Gitama's World

By Gitama

Trinda & the Wisdom of the Meerkats

Her hands were so cold when I placed the fragrant white rose in them. She didn’t look like my beloved Trinda anymore as she lay there buried under the flowers that people had placed in her beautifully painted coffin…oak leaves…simple and perfect flowing along the sides with Celtic design where her head and feet were…the wonderful animation of her spirit had already departed. I kissed her forehead …again it was cold and hard ..nothing like the tiny framed warmth and response of our last hug.
But so grateful just to be in her physical presence once more.

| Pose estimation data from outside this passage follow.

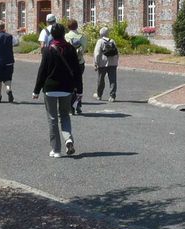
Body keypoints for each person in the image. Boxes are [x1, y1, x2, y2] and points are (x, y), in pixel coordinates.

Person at [32, 23, 84, 158]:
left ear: (52, 35)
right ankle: (68, 139)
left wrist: (36, 90)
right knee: (65, 115)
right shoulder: (71, 49)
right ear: (63, 33)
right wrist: (79, 89)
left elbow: (42, 71)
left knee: (53, 119)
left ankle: (56, 150)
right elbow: (77, 71)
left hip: (50, 88)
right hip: (67, 88)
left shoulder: (48, 50)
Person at [0, 21, 19, 103]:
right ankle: (8, 89)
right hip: (9, 61)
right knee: (7, 78)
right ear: (4, 28)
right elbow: (17, 43)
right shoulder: (10, 36)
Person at [64, 19, 86, 114]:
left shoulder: (65, 37)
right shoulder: (82, 37)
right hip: (80, 62)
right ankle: (78, 104)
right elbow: (84, 49)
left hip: (68, 64)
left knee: (69, 85)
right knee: (79, 83)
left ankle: (70, 106)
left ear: (68, 27)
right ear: (77, 26)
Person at [93, 27, 120, 101]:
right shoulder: (112, 41)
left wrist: (96, 63)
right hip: (113, 63)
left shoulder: (100, 41)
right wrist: (116, 62)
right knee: (113, 80)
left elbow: (97, 53)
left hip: (102, 63)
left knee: (101, 79)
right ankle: (112, 96)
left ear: (100, 33)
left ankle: (99, 95)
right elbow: (117, 53)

We were wondering if Flynn should come..would it be too strong for him….he knew Trinda. I felt into it and said to Jaiya that this would be the most gentle way for him to experience death ….I knew that it would be a safe environment for him.

Such a warmth and openness …….Our strange and unique community …some emerging from the woodwork…faces lighting up seeing old loved ones..hugs …tears……laughter…memories.… hatchets buried and old loves reignited with a warm long hug and the connected way the heart felt looking into each others eyes and seeing the same sadness…aware of the delicate mortal coil that lives within us all.

When I got up to read the words I had written ....such an overwhelming sadness arose in me….. a feeling of falling apart…..a dear friend got up and held me from behind…it was the most wonderful thing..I could feel her strength pouring into me helping me to pull back the pieces to deliver my words.

The sweet voice of her daughter brought me undone……it reminded me of a small but very brave bird that had not flown to the warmer climes but perhaps stayed too long in the cold risking exposure to stay close by ….Such was the delicacy and strength of her songs.

It was her…Trindas 70th Birthday…she was planning a party..perhaps one not quite so large and perhaps not quite as much Chocolate cake…(she loved it)….the table was overflowing with so many different kinds. (Flynn circled the table like a great white shark…how could we say no when there was so much abundance of sweet stuff….we dealt with the consequences later). We all danced and sang her Happy Birthday…….it was so loud I reckon wherever she may be she would of heard it for sure…after the exuberance I plummeted and  wished that we were celebrating at her house laughing and eating cake with her…and……I am still internally singing ’Trinny in the Sky with Diamonds’

I wanted to take some pictures of the most beautiful arrangement of flowers that Georgie made….but we were running late. We had decided on as many different kinds and colours to represent her artists palette …(I loved her art and mucking around in her studio with her)…orchids.. roses ..stocks ..magnolias…snappies..lillies and so many more…(she would of loved them). I had planned to put them into the image I had been working on since her passing…she was so supportive of my photography and loved my fantasy creations…..(I will miss her ubiquitous comments on my FB page and sending me off to some website full of fabulous art and photography).......This one is for her….I like to think that she is now a  most beautiful Lioness  standing by the shore under a delicate pastel sunset listening to the wisdom of the Meerkats.